PASSAGE SHOWN: Begin
BY Micah L. Sifry | Friday, March 28 2014

Font of Wisdom

  • Rep. Mike Rogers, chair of the House Intelligence Committee, has announced he is not seeking re-election.

  • Spencer Ackerman and Nadja Popovich do a side-by-side comparison of three rival plans for reforming the NSA: President Obama's, the USA Freedom Act (sponsored by Rep. Jim Sensenbrenner), and the FISA Transparency and Modernization Act (sponsored by Rep. Rogers).

  • This "Cyber Warfare Real Time Map" from Kaspersky Labs is straight out of science fiction. And a great self-promotion.

  • KimDotCom, the New Zealand-based MegaUpload founder who is fighting extradition to the US, has launched a new political party, the Internet Party.

  • Now Turkey is banning YouTube along with Twitter, Reuters reports.

  • Mother Jones offers a map of the countries that block Twitter, Facebook or YouTube.

  • Speaking of mapping, the US State Department's MapGive project is urging people to join the community of online volunteer mappers by contributing to OpenStreetMap and thus supporting humanitarian relief efforts. Wouldn't it be cool if other government agencies thought in the same way? (Imagine if the fifty Secretarys of State asked Americans to map their local civic data, or if Health and Human Services rallied volunteers to collect and share social services information.)

  • Facebook is launching a "Connectivity Lab" which aims to bring the Internet to remote places via such tools as solar-powered drones.

  • A Minnesota 6th grader whose school viewed her Facebook and email accounts without her parents' permission has won a $70,000 settlement from the school district.
PASSAGE SHOWN: End
RECORD EXTRACTS: Begin
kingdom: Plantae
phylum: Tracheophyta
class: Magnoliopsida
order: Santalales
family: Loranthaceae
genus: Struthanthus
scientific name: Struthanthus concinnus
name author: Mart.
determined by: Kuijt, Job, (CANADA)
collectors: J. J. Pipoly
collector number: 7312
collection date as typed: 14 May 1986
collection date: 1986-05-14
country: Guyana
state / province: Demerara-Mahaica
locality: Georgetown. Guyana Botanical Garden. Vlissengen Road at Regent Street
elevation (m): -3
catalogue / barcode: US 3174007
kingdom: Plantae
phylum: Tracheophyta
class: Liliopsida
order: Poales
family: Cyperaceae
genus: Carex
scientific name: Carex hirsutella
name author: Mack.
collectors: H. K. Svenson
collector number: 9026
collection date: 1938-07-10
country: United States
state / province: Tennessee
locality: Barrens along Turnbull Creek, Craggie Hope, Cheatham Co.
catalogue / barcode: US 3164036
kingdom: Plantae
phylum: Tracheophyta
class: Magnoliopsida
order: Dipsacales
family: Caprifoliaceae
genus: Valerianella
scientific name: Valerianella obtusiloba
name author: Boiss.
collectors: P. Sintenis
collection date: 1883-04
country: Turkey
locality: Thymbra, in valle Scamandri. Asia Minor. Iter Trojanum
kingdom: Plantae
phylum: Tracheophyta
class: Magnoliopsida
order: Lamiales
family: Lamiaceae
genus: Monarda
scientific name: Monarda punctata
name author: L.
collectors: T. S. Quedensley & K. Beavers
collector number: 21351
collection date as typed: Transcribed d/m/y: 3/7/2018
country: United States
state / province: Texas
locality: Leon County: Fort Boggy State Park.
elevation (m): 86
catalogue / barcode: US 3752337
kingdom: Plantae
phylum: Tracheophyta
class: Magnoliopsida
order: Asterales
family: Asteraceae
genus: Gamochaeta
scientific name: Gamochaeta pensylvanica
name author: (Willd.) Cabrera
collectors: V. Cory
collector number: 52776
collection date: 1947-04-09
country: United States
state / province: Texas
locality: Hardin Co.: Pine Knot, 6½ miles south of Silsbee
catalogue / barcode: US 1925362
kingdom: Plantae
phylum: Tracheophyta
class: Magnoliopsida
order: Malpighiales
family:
RECORD EXTRACTS: End
WHAT TO DO:
1. Rewrite the item in the tech news roundup that begins "Speaking of mapping" as a shorter paragraph that keeps its main facts.
2. Carry on the tech news roundup with further items after the one about the Minnesota 6th grader's settlement.

ANSWERS BELOW:
1. The US State Department's MapGive project urges people to join online volunteer mappers by contributing to OpenStreetMap, which supports humanitarian relief. Other agencies could do the same: the fifty Secretaries of State could ask Americans to map local civic data, or Health and Human Services could rally volunteers to collect and share social services information.

2.
  • "We need an exit strategy from Facebook," argues Derek Belt, the social media specialist for King County, WA, over on GovLoop. He notes, "recent changes to Facebook's computer algorithm have made it increasingly difficult to reach our audiences, and it's only going to get more difficult."

  • Susan Crawford explains why the rumors of a deal between Apple and Comcast should worry us.

  • Over on NextCity, Nancy Scola parses Airbnb's "shared city" vision.

  • So does our Sam Roudman.

  • Henry Farrell of Crooked Timber criticizes Josh Marshall of Talking Points Memo for announcing that the Idea Lab section of his site will be sponsored by the Pharmaceutical Research and Manufacturers of America. Using Marshall's words against him, Farrell writes, "You simply can’t run an investigative journalism outfit with your right hand, and take money from lobbyists who want to shut down information disclosure with your left one."

  • The General Services Administration is starting to use NewsGenius to involve the public in annotating some government policies and services.

  • Opposition is surfacing inside Mozilla from employees angered by the hiring of Brendan Eich as Mozilla Foundation's new CEO. Eich has contributed to California's anti-gay-marriage Prop 8 and to politicians who supported it.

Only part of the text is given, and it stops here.